En su momento, una amiga de Brahms, la pianista y compositora Elisabeth von Stockhausen, le escribió en una carta: “¡Uno se regocija con toda la emoción de un explorador o científico al descubrir los secretos de su creación! Pero llega un punto en el que una cierta duda se arrastra… que sus bellezas no son accesibles para cualquier amante de la música normal”.
El cuarto movimiento, en particular, es objeto principal de opiniones contrapuestas acerca del carácter inaccesible de la obra.
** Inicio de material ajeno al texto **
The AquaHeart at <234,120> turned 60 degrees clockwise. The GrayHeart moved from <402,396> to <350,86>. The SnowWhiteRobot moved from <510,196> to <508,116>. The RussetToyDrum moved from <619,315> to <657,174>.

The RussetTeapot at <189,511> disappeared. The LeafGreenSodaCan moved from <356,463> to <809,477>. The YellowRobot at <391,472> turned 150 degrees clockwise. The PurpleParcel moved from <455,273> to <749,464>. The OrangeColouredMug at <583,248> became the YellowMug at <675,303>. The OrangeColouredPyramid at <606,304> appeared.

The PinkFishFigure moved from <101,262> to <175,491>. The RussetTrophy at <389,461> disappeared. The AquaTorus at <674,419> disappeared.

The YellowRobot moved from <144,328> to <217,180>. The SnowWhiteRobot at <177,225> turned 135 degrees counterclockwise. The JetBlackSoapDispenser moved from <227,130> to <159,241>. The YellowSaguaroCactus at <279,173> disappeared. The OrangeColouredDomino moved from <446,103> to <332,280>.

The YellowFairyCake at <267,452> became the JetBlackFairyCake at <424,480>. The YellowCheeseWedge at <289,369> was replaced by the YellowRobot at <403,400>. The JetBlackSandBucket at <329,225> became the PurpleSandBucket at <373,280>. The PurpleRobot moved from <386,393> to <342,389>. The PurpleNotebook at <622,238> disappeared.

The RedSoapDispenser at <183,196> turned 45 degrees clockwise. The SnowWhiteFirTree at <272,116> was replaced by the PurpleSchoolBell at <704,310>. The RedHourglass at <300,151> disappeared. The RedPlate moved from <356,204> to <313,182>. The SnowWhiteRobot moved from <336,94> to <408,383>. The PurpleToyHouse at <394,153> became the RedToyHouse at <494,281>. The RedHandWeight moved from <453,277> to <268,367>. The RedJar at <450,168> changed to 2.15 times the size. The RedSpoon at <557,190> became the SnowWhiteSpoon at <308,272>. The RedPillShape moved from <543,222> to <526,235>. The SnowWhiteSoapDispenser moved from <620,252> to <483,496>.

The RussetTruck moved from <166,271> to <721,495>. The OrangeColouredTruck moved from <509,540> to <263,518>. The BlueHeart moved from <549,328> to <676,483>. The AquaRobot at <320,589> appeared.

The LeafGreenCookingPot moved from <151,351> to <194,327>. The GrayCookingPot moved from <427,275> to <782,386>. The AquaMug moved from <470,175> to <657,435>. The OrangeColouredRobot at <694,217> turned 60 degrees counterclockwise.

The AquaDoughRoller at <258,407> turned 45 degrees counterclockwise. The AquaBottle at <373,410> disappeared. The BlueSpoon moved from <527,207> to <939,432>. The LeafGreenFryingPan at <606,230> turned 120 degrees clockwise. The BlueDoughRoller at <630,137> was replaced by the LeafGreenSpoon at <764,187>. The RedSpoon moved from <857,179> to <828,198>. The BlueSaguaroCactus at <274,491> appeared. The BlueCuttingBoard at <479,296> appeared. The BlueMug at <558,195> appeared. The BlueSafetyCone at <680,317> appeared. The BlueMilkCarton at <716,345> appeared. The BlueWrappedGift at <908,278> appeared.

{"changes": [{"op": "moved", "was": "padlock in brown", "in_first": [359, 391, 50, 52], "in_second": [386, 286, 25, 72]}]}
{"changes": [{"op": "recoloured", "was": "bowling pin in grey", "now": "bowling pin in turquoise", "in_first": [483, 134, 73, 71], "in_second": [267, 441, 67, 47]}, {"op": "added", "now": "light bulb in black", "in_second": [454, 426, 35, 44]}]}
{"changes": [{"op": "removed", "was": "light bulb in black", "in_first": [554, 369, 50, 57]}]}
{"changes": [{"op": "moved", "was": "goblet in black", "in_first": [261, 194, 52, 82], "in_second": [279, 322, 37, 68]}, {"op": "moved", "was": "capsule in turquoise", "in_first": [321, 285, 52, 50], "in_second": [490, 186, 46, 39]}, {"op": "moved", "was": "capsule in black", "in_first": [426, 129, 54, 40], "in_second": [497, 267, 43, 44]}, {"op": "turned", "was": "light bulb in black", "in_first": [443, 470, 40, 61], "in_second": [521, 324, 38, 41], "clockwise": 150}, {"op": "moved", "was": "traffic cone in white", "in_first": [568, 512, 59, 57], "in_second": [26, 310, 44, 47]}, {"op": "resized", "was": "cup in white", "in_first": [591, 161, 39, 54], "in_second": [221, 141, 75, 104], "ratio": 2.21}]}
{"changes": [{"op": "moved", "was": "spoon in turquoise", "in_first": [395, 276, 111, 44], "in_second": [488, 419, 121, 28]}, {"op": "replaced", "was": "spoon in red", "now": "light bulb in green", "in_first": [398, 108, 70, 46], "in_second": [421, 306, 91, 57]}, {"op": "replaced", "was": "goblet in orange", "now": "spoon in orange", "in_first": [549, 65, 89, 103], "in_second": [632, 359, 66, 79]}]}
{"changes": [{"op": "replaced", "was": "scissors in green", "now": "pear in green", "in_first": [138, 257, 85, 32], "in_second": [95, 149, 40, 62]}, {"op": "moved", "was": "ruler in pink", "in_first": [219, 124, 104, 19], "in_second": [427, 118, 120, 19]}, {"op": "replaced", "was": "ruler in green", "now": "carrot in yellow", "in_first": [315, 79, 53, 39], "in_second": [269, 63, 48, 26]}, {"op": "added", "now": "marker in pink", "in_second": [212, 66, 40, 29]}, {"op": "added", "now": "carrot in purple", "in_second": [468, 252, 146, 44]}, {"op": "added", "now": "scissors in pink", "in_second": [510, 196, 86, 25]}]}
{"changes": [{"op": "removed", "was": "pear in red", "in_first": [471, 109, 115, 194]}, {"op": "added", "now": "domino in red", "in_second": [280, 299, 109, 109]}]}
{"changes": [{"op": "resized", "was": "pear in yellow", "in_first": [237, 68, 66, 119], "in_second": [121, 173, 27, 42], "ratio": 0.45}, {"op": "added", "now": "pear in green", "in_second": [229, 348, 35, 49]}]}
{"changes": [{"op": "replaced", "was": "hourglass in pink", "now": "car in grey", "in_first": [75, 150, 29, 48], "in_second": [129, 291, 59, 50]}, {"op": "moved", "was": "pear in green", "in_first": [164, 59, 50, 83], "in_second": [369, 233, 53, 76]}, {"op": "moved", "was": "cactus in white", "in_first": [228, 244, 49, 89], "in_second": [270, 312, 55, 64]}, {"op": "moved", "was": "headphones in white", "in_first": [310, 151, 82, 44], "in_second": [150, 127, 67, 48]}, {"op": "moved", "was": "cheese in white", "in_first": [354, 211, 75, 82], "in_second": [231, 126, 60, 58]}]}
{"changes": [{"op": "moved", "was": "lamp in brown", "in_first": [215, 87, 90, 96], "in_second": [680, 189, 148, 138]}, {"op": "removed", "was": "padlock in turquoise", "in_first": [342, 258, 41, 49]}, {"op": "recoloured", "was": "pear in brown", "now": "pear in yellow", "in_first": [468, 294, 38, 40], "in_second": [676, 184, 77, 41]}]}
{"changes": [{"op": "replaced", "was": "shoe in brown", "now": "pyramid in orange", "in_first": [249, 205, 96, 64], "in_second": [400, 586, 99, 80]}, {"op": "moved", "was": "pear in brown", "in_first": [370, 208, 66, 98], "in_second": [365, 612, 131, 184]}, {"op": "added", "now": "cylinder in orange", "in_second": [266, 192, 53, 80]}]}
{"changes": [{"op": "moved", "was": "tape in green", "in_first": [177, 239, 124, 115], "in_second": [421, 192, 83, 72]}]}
Por ejemplo, para el compositor austriaco Hugo Wolf, Brahms estaba componiendo sin ideas, mientras que para el teórico musical Arnold Schönberg, la obra marcaba un hito en el desarrollo de la variación.
Durante los momentos más intensos, las indicaciones del maestro Saul se convierten en una suerte de danza histriónica, y la tarima sobre la que está parado se transforma en una máquina arcade de baile.
El aplauso final de la noche, el que vale, duró como una canción entera (de las del siglo XXI), e hizo ponerse de pie a varios de los espectadores. Y la ovación continuó mientras Saul, con un gesto, hacía parar a sus músicos en orden para que reciban la gratificación.